David Geffen School of Medicine - UCLA , USA
Title: A Phase 3 Study of L Glutamine Therapy for Sickle Cell Anemia and Sickle ß0-Thalassemia
Dr. Niihara has been involved in patient care and research for sickle cell disease for most of his career, and is the principal inventor of the patented L-glutamine therapy for treatment of sickle cell disease. He is a cofounder of Emmaus, principal investigator for LABioMed at Harbor-UCLA Medical Center and Professor of Medicine at the David Geffen School of Medicine at UCLA. His experience includes serving as President, Chief Executive Officer and Medical Director of Hope International Hospice. A board-certified by the American Board of Internal Medicine and the American Board of Internal Medicine/Hematology, Dr. Niihara is licensed to practice medicine in both the U.S. and Japan. His honors include the Life Time Achievement Award, from the Sickle Cell Disease Foundation of California and the Abigail Kawananako Award. Dr. Niihara received his B.A. in Religion from Loma Linda University and obtained his M.D. degree from the Loma Linda University School of Medicine.

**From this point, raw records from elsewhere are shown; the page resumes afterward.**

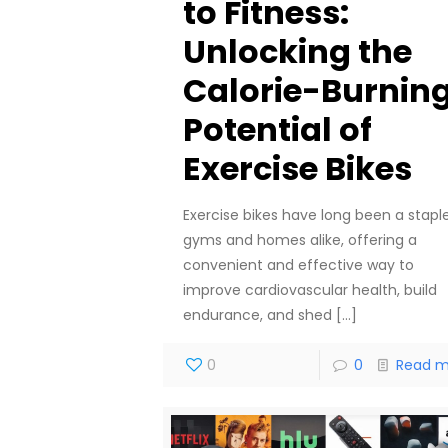
to Fitness:
Unlocking the
Calorie-Burnin
Potential of
Exercise Bikes
Exercise bikes have long been a staple
gyms and homes alike, offering a
convenient and effective way to
improve cardiovascular health, build
endurance, and shed
[…]
0
0
Read m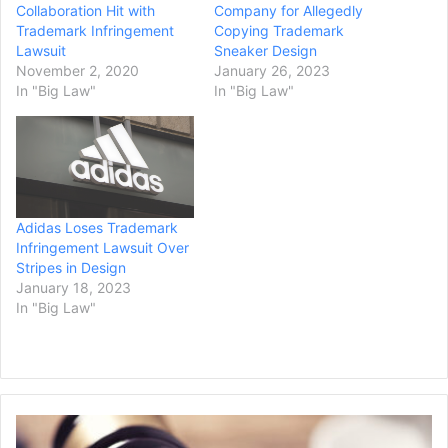
Collaboration Hit with
Company for Allegedly
Trademark Infringement
Copying Trademark
Lawsuit
Sneaker Design
November 2, 2020
January 26, 2023
In "Big Law"
In "Big Law"
Adidas Loses Trademark
Infringement Lawsuit Over
Stripes in Design
January 18, 2023
In "Big Law"
C
D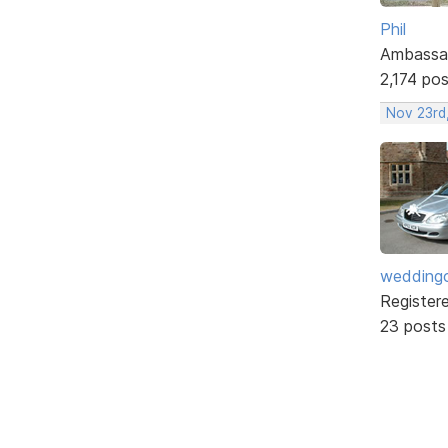
Phil
Ambassa
2,174 po
Nov 23rd,
weddingc
Register
23 posts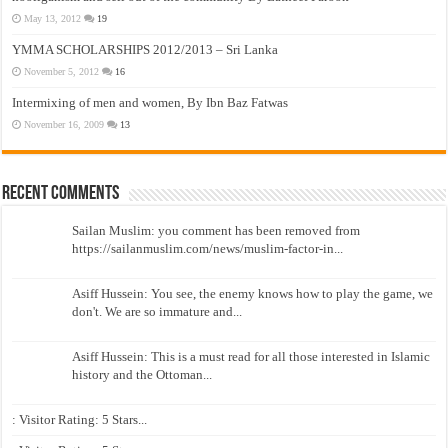
May 13, 2012
19
YMMA SCHOLARSHIPS 2012/2013 – Sri Lanka
November 5, 2012
16
Intermixing of men and women, By Ibn Baz Fatwas
November 16, 2009
13
Recent Comments
Sailan Muslim: you comment has been removed from
https://sailanmuslim.com/news/muslim-factor-in...
Asiff Hussein: You see, the enemy knows how to play the game, we
don't. We are so immature and...
Asiff Hussein: This is a must read for all those interested in Islamic
history and the Ottoman...
: Visitor Rating: 5 Stars...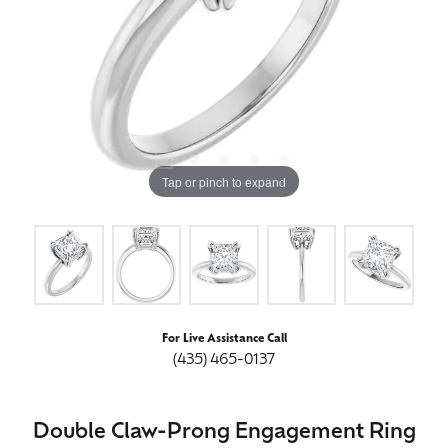
Tap or pinch to expand
For Live Assistance Call
(435) 465-0137
Double Claw-Prong Engagement Ring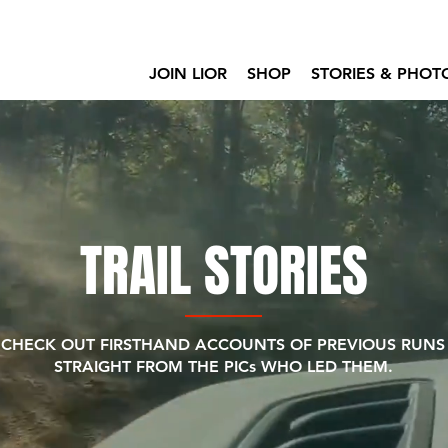
JOIN LIOR
SHOP
STORIES & PHOT
TRAIL STORIES
CHECK OUT FIRSTHAND ACCOUNTS OF PREVIOUS RUNS
STRAIGHT FROM THE PICs WHO LED THEM.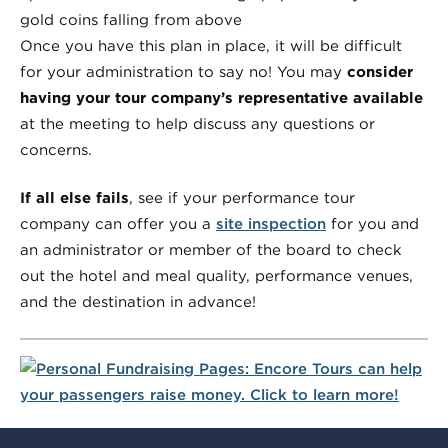
Once you have this plan in place, it will be difficult
for your administration to say no! You may
consider
having your tour company’s representative available
at the meeting to help discuss any questions or
concerns.
If all else fails
, see if your performance tour
company can offer you a
site inspection
for you and
an administrator or member of the board to check
out the hotel and meal quality, performance venues,
and the destination in advance!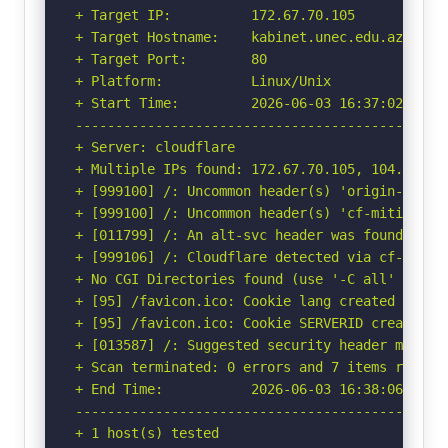
+ Target IP:          172.67.70.105

+ Target Hostname:    kabinet.unec.edu.az

+ Target Port:        80

+ Platform:           Linux/Unix

+ Start Time:         2026-06-03 16:37:02 (GMT-
-----------------------------------------------
+ Server: cloudflare

+ Multiple IPs found: 172.67.70.105, 104.26.12
+ [999100] /: Uncommon header(s) 'origin-agent-
+ [999100] /: Uncommon header(s) 'cf-mitigated'
+ [011799] /: An alt-svc header was found whic
+ [999106] /: Cloudflare detected via cf-ray h
+ No CGI Directories found (use '-C all' to for
+ [95] /favicon.ico: Cookie lang created witho
+ [95] /favicon.ico: Cookie SERVERID created w
+ [013587] /: Suggested security header missin
+ Scan terminated: 0 errors and 7 items reporte
+ End Time:           2026-06-03 16:38:06 (GMT-
-----------------------------------------------
+ 1 host(s) tested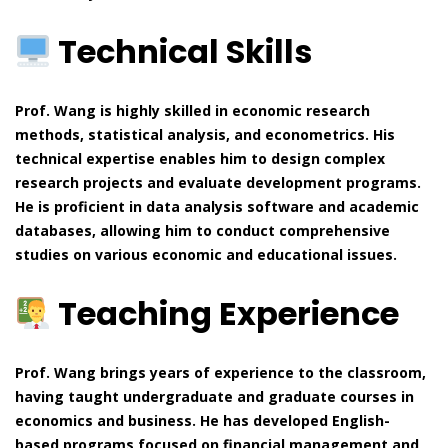
Technical Skills
Prof. Wang is highly skilled in economic research
methods, statistical analysis, and econometrics. His
technical expertise enables him to design complex
research projects and evaluate development programs.
He is proficient in data analysis software and academic
databases, allowing him to conduct comprehensive
studies on various economic and educational issues.
Teaching Experience
Prof. Wang brings years of experience to the classroom,
having taught undergraduate and graduate courses in
economics and business. He has developed English-
based programs focused on financial management and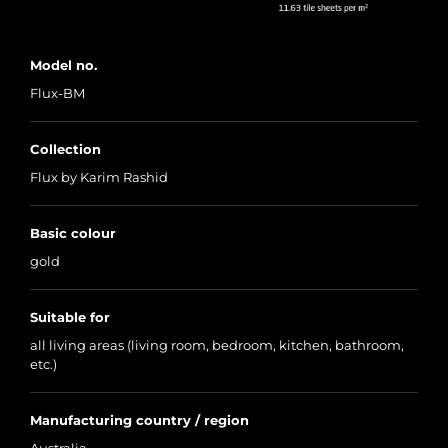
Model no.
Flux-BM
Collection
Flux by Karim Rashid
Basic colour
gold
Suitable for
all living areas (living room, bedroom, kitchen, bathroom,
etc.)
Manufacturing country / region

Background: New treatments for patients with Sickle Cell Disease (SCD) are needed. Oxidative stress may lead to disturbance of cell membranes, exposure of adhesion molecules and damage to the contents of the sickle Red Blood Cells (sRBC). Nicotinamide Adenine Dinucleotide (NAD) molecules modulate oxidation-reduction in sRBCs. Our previous laboratory work demonstrated enhancement of NAD in sRBC by supplementing a precursor of NAD, L-glutamine. In our Phase 2 clinical study in SCD, oral Prescription Grade L-Glutamine (PGLG) signaled a decreasing trend for painful crises at 24 weeks and a significant decrease in hospitalization at 24 weeks. Methods: A randomized (2:1) Phase 3 placebo-controlled trial was conducted across the United States. Subjects were stratified by hydroxyurea usage. Eligibility criteria included patients ≥ 5 years of age with diagnoses of HbSS or HbS/β0-thalassemia with at least two episodes of Sickle Cell Crises (SCC) during the 12 months prior to screening. PGLG at 0.6 g/kg/day (max 30 g), or placebo, was self-administered in two divided doses orally. The primary endpoint was number of SCC; secondary endpoints included rates of hospitalization and adverse events; additional analyses included cumulative hospital days, incidence of Acute Chest Syndrome (ACS) and time to first crises. Results: A total of 230 patients were enrolled at 31 sites. Groups were well balanced for clinical characteristics. The median incidence of SCC (3 vs. 4 events; p=0.008) as well as hospitalizations (2 events vs. 3; p=0.005) was significantly lower in the treatment group compared to the placebo group. Median cumulative hospital days were lower by 41% in the treatment group (6.5 days) vs. the placebo group (11 days) (p=0.022); ACS was 11.9 % in the treatment group and 26.9% in the placebo group (p=0.006). The median time to first crisis was 87 days in the treatment group vs. 54 days in placebo group (p=0.010). Analysis by hydroxurea use, age, and gender yielded consistent findings. Adverse events in the treatment arms were similar between groups. Conclusion: This Phase 3 study in SCD demonstrated that treatment with PGLG provided clinical benefit over placebo by reducing the frequency of painful crises and hospitalization. Additional benefit was observed when evaluating ACS, time to first crises and duration of hospital stay. PGLG was relatively easy to administer and did not require special monitoring.